> [TASK DIRECTIONS]:
Which lines in the records below hold the word "middle"? Copy each of them.

> [DATA]:

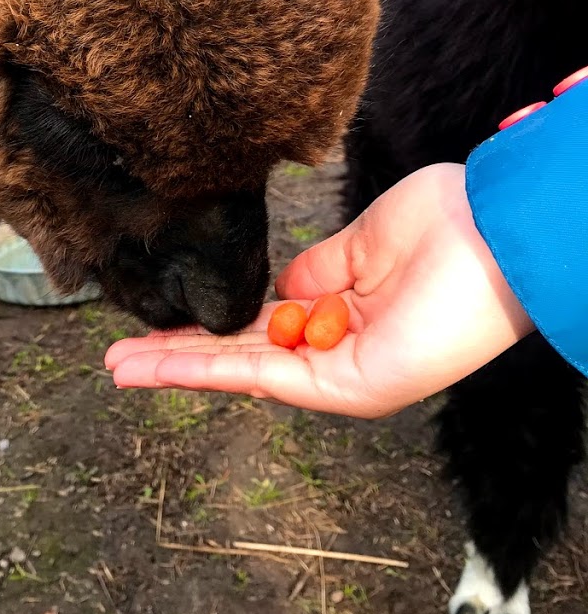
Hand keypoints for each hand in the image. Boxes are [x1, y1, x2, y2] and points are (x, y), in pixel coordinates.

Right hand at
...
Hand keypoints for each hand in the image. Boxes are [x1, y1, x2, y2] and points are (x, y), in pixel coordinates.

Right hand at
...
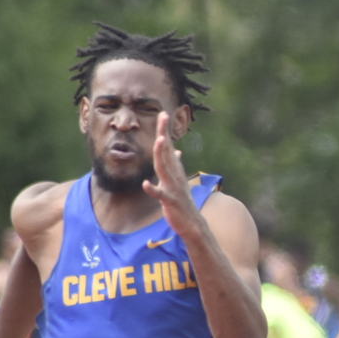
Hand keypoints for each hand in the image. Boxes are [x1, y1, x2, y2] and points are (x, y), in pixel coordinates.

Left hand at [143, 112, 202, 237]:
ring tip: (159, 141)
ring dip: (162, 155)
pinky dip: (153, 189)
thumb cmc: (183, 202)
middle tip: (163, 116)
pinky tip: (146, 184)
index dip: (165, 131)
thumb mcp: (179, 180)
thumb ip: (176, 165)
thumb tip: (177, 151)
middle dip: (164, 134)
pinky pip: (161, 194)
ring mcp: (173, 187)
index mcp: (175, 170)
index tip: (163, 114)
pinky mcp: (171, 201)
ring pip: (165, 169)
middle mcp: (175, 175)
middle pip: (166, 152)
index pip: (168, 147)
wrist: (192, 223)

> [SOLUTION TO THIS EXERCISE]:
middle tip: (163, 116)
middle dip: (164, 134)
middle mcp: (175, 175)
middle pip: (166, 152)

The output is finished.